Key Takeaways From Voter Suppression In 2020 By William Wilder, Published By The Brennan Center For Justice
By J. Arthur Smith, III
INTRODUCTION
“In the 2020 election cycle, voter suppression was alive and well. Overall, 70.9 percent of eligible white voters cast ballots in 2020 elections, compared with only 58.4 percent of non-white voters. . . After the 2010 elections, for the first time since the peak of the Jim Crow era, states across the country began to enact laws making it more difficult for certain segments of population to vote. This wave of voter suppression was intertwined with race and the nation’s changing racial demographics and was, in least in part, backlash against rising turnout among communities of color contributing to the election of the nation’s first Black president. Efforts to suppress the votes of communities of color accelerated in 2013, when the Supreme Court gutted a key part of the Voting Rights Act in Shelby County v. Holder, 570 U.S. 529 (2013). In the eight years since Shelby County was decided, especially in 2020, these trends continued.” (p. 3)
In Shelby County v. Holder, supra, the United States Supreme Court declared unconstitutional the formula for the selection of states to be covered by § 4(b) of the Voting Rights Act of 1965. As a result, § 5 was immobilized. Sections 4(b) and 5 required pre-clearance federal approval of changes in voting laws in the covered jurisdictions. Under the Act, “a change will be approved unless Department of Justice finds it has the purpose [or]. . . the effect of denying or abridging the right to vote on account of race or color.”
“Racial discrimination voting takes many forms, ranging from blatant and open attempts to restrict access to voting among communities of color to more subtle policies that place heavier
burdens on certain communities. In 2020, voters of color faced a full spectrum of racial voter suppression.” (p. 3)
“. . .the public officials and political operatives behind these voting changes are acknowledging that the intent of the new laws and policies is to exclude certain people from the electorate and bring about particular outcomes in elections.” (p. 3)
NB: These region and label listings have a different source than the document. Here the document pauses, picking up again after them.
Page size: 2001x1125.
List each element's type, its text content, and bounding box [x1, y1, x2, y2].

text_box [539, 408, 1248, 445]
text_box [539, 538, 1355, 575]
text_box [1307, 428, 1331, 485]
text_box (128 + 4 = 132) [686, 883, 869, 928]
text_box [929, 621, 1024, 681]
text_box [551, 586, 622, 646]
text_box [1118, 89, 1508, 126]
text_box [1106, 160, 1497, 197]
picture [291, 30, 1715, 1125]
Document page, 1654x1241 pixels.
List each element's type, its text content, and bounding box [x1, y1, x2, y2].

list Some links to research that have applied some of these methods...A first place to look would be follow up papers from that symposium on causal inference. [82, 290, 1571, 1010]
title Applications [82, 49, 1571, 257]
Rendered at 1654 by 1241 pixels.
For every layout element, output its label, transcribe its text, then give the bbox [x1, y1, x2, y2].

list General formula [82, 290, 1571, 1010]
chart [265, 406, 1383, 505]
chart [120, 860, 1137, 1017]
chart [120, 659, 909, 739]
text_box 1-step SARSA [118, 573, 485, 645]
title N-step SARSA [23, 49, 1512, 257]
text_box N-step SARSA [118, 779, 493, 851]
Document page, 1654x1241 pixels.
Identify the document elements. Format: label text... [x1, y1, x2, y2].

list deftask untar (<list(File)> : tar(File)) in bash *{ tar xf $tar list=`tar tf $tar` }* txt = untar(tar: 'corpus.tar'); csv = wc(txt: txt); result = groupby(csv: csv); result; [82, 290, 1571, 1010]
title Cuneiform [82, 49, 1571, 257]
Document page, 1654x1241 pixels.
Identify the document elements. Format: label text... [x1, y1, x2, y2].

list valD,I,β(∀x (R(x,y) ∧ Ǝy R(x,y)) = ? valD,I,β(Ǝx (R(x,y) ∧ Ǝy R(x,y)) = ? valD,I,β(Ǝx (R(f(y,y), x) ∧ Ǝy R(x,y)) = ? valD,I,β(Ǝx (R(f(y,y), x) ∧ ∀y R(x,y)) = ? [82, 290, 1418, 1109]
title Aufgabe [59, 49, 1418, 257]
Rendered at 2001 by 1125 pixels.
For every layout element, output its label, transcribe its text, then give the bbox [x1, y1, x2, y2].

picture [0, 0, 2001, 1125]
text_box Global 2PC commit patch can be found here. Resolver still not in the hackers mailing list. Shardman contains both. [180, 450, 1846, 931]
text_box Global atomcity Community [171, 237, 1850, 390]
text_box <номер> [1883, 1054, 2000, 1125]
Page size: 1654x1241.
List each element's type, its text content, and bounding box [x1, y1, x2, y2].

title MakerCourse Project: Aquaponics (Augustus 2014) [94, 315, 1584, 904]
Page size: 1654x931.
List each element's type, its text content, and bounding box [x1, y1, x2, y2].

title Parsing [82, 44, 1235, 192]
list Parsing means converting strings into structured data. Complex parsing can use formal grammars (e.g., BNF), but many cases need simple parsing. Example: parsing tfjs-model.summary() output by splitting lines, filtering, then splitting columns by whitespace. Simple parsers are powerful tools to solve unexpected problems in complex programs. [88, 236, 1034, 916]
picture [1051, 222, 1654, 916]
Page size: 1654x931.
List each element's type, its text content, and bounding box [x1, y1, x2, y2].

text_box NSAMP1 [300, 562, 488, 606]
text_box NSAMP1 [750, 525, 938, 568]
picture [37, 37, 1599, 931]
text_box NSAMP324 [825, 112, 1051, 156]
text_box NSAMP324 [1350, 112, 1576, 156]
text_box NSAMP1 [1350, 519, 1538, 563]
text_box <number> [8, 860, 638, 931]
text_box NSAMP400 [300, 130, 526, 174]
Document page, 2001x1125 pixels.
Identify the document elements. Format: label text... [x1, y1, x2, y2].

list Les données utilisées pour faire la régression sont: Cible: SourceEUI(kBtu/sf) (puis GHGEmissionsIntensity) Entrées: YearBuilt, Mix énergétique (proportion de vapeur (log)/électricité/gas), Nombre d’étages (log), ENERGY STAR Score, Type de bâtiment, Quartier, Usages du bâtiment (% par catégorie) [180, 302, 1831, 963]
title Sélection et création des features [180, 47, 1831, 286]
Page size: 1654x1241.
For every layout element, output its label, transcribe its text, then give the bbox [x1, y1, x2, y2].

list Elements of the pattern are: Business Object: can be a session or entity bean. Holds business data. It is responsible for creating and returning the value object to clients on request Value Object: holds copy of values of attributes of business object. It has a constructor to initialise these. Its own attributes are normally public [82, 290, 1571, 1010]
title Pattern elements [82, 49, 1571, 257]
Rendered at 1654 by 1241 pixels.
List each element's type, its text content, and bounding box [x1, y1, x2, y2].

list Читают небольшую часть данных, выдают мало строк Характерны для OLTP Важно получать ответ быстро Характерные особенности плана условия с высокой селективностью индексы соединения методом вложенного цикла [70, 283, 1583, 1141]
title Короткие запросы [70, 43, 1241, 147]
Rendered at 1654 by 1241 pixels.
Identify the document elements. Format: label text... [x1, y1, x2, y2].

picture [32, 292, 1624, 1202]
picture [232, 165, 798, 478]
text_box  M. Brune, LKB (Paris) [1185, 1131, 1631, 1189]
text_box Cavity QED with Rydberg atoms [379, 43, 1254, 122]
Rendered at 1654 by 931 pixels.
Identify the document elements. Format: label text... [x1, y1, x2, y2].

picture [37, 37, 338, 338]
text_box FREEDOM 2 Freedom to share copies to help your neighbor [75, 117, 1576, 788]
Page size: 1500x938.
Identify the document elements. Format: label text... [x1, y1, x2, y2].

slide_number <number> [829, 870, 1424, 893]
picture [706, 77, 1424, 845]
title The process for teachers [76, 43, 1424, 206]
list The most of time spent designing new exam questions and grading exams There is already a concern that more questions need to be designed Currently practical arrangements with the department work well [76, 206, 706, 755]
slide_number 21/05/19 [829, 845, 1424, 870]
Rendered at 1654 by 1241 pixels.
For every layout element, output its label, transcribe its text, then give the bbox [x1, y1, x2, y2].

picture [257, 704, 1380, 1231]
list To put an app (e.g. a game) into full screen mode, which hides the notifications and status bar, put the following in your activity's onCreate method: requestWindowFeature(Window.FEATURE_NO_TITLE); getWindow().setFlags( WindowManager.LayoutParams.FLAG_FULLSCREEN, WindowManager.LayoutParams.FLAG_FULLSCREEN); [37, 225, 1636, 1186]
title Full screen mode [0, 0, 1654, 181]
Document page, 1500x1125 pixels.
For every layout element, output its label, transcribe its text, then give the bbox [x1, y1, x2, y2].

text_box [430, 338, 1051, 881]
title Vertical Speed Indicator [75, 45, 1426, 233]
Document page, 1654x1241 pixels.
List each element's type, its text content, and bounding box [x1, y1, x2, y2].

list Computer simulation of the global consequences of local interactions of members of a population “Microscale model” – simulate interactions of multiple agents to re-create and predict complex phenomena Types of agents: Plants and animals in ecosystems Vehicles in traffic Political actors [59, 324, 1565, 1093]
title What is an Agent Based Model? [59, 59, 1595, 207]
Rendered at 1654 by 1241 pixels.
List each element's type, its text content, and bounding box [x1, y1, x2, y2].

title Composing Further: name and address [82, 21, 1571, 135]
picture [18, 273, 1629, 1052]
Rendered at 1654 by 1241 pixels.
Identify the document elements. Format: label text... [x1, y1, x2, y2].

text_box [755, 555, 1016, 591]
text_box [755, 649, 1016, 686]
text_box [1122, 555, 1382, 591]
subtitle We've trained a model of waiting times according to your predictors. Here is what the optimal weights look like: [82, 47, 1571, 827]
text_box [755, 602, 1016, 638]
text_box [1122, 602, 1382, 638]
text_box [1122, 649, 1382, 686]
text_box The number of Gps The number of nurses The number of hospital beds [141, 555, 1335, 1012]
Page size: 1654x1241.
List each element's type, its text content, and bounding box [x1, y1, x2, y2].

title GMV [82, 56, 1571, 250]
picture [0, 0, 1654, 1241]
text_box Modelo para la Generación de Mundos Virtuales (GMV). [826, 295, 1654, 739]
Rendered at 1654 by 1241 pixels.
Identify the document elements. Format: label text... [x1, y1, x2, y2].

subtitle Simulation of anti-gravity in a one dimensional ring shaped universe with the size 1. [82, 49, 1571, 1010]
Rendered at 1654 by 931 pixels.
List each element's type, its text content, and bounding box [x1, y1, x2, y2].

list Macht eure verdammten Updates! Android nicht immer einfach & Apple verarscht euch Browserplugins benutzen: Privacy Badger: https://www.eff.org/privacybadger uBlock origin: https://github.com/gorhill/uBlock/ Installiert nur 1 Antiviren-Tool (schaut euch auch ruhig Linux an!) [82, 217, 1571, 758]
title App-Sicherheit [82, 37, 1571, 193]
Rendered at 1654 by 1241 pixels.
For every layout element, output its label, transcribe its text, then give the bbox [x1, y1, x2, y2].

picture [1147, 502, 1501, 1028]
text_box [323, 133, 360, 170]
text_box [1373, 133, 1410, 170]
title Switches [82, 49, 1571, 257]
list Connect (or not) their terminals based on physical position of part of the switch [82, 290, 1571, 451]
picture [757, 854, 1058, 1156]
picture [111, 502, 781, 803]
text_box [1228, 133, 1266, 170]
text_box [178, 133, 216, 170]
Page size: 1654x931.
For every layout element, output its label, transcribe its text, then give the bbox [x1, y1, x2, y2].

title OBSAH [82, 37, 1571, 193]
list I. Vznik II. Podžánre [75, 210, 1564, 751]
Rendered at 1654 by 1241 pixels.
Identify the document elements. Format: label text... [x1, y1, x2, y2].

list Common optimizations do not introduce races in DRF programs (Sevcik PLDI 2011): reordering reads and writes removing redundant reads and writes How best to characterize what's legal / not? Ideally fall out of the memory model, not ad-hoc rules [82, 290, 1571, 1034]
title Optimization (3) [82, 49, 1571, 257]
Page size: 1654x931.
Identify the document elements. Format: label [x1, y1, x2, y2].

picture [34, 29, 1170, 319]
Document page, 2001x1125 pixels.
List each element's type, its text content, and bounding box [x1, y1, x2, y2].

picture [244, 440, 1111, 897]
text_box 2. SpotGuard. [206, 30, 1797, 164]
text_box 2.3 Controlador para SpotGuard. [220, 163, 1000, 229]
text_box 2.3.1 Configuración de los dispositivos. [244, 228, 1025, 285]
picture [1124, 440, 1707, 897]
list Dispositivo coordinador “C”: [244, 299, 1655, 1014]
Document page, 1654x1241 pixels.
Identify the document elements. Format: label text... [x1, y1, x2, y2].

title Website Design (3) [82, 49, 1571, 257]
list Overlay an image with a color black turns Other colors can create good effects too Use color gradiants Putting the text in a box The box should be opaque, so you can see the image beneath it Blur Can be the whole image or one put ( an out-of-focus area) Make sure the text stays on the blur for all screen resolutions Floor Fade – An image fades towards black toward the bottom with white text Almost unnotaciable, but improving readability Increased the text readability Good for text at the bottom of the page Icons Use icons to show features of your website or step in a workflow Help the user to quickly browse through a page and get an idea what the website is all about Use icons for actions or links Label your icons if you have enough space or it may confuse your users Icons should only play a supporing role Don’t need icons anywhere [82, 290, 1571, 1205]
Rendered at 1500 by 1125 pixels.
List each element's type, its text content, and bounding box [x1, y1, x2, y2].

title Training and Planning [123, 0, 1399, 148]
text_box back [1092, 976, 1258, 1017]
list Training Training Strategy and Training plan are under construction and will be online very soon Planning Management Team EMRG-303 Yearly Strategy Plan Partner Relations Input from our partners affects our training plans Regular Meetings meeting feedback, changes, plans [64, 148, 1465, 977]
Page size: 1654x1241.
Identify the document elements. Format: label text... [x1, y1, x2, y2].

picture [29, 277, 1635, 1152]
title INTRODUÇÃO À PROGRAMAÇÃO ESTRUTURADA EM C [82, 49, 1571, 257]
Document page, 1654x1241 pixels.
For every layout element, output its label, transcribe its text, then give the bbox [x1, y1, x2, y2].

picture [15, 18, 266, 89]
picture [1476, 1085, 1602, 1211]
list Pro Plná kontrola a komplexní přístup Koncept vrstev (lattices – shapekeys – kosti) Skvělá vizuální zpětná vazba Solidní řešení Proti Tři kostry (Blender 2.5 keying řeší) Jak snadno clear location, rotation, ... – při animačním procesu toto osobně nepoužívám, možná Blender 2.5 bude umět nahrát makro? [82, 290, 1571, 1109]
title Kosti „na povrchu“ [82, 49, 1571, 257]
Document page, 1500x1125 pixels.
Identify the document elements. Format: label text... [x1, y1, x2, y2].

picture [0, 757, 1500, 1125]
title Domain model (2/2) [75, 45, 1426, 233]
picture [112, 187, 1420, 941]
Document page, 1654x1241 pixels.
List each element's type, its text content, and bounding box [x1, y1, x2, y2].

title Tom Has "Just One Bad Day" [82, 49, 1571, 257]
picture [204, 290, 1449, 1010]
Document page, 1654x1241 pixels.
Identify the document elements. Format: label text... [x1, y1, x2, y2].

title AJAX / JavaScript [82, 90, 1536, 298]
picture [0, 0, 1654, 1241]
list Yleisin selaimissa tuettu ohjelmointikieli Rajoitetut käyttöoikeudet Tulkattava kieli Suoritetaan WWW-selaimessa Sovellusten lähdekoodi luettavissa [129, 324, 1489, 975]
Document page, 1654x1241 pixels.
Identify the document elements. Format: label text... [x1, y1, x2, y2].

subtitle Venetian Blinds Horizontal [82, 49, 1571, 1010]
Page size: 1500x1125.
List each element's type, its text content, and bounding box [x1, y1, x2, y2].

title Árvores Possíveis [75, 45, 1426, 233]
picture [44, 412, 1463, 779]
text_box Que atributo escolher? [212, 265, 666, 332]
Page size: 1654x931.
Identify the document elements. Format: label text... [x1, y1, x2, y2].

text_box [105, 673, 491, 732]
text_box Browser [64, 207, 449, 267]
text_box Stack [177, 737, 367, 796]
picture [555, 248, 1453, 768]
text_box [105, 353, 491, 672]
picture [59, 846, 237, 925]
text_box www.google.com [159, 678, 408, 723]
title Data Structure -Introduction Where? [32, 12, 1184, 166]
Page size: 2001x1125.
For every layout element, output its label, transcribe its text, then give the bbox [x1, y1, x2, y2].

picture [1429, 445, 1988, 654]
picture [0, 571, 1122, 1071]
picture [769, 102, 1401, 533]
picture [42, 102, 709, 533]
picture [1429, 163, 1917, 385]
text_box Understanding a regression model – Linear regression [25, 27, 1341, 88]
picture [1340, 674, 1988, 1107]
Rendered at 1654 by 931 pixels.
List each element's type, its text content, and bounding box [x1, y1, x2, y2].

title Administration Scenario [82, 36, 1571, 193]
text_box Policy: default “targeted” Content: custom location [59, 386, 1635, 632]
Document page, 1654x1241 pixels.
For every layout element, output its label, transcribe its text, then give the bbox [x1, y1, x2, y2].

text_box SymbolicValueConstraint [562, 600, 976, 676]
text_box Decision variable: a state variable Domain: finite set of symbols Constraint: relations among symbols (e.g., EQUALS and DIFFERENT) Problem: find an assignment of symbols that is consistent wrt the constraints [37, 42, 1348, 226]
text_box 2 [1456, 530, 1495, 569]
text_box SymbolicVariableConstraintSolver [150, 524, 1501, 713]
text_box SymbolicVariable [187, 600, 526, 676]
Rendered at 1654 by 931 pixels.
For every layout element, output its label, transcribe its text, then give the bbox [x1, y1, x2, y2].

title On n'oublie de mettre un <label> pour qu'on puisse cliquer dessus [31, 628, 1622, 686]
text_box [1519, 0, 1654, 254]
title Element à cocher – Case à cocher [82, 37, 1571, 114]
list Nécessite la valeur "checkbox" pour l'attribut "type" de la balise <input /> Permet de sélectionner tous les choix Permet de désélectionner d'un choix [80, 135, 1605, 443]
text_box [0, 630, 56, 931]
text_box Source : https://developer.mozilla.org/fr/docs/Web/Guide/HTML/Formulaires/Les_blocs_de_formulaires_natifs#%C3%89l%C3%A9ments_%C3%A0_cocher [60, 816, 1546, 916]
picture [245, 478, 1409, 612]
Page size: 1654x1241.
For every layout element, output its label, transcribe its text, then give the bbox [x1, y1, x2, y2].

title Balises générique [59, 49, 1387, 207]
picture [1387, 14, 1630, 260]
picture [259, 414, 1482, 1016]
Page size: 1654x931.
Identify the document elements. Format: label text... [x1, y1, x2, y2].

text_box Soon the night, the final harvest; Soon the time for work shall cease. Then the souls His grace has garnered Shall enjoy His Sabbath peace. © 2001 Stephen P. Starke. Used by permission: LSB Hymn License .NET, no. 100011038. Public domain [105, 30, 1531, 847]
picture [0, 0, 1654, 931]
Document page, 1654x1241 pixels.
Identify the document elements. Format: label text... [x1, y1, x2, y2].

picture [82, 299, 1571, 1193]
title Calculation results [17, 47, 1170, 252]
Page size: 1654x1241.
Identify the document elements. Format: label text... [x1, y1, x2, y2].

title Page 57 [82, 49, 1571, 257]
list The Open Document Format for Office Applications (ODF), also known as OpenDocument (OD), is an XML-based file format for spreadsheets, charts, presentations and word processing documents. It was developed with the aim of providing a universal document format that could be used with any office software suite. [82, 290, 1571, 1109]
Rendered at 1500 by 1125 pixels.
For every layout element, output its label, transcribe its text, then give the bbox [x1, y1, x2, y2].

“When defending two of Arizona’s restrictive voting laws before the United States Supreme Court on March 2021, the attorney for the Republican National Committee admitted that the party’s interest in the laws was to avoid being at a “competitive disadvantage relative to Democrats.” And when discussing proposals to expand access to mail voting, former President Trump stated that an expansion of early and mail voting would lead to “levels of voting that if you agreed to it, you’d never have a Republican elected in this country again.” (p. 3). Similarly, Senator Lindsey Graham stated that if “Republicans don’t challenge and change the U.S. election system there will never be another Republican president elected again.”